By Beth Gordon From Issue No. 4

There is no orange in my dreams where green bottle flies swarm
and glisten, like shiny sharp tornadoes, an eternal nuclear winter as far
as the soul can see, as cold as pink embalming fluid that adds a glow

to the faces of the dead.  I don’t search for the sun, I don’t look up, I’m on
the edge of finding a cure for cystic fibrosis.
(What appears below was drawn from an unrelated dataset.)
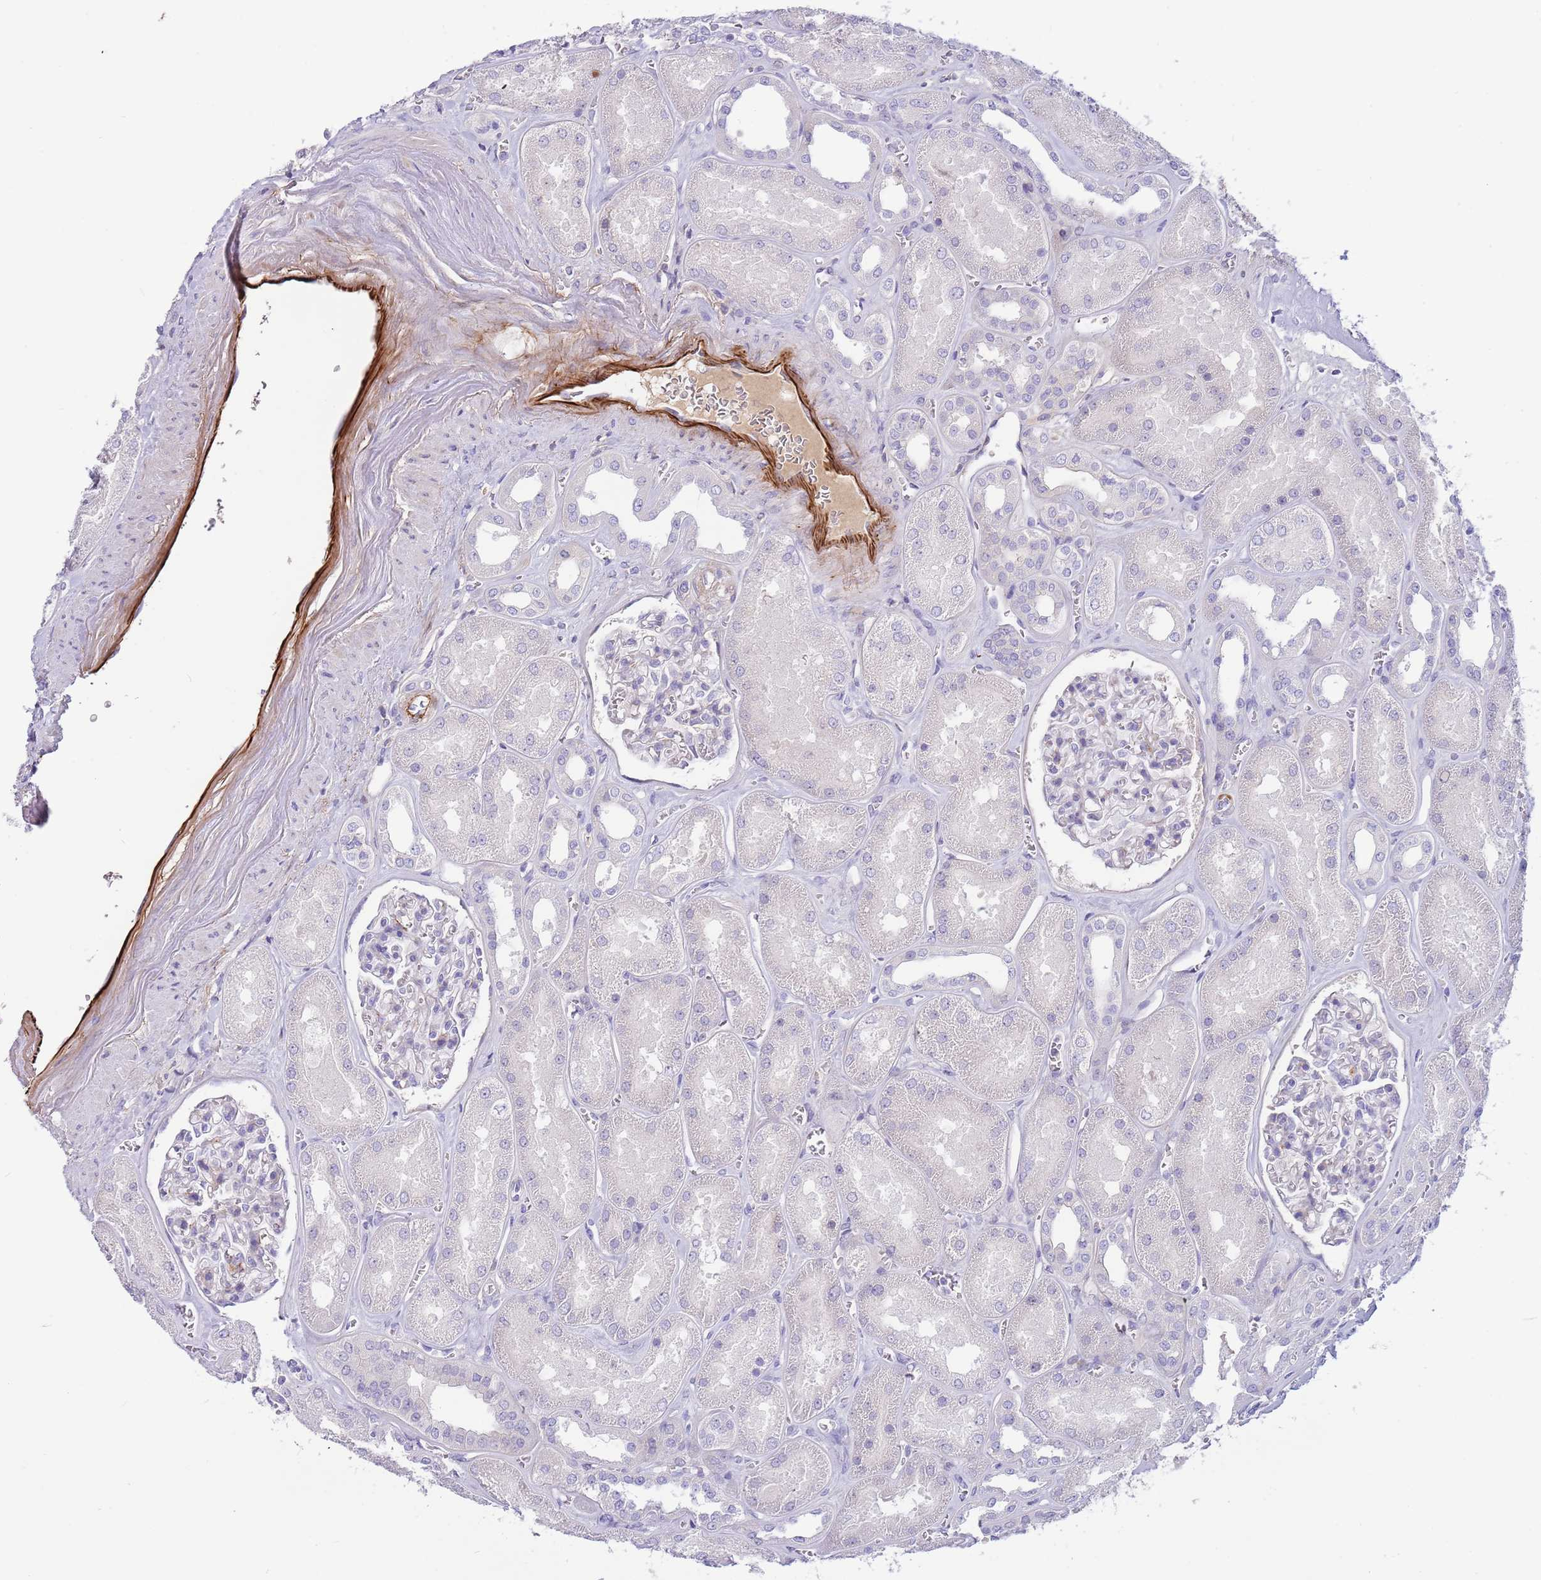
{"staining": {"intensity": "negative", "quantity": "none", "location": "none"}, "tissue": "kidney", "cell_type": "Cells in glomeruli", "image_type": "normal", "snomed": [{"axis": "morphology", "description": "Normal tissue, NOS"}, {"axis": "morphology", "description": "Adenocarcinoma, NOS"}, {"axis": "topography", "description": "Kidney"}], "caption": "IHC of normal human kidney exhibits no positivity in cells in glomeruli. (DAB (3,3'-diaminobenzidine) immunohistochemistry (IHC) visualized using brightfield microscopy, high magnification).", "gene": "LEPROTL1", "patient": {"sex": "female", "age": 68}}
Tomato plants grow taller
than my knees, taller than the top of trees, but nothing ever

ripens, nothing bursts bright juice or saturated seeds.  If I were to find that
distant star, my eyes would never adjust, like coming in after a day in
the New Mexico desert, watching man’s creation melt sand

into glass. I don’t pretend to understand smallpox or diphtheria,
the quarantine has failed, a great white owl swims in the muddy river waiting
for migrating catfish to arrive.  Ghosts without sound, survivors

of my nightmares, they appear in my path, they don’t pause, they don’t
acknowledge my presence, DNA testing is unnecessary, we already know
the results. They walk, these unusual things, deceptive as cows,

they smell the water, the owl’s talons, the fire in my lungs. They turn
a frozen corner and one-by-one they disappear, the last one turns
and mutters. Don’t forget the tiger lilies.  I wake to orange flowers.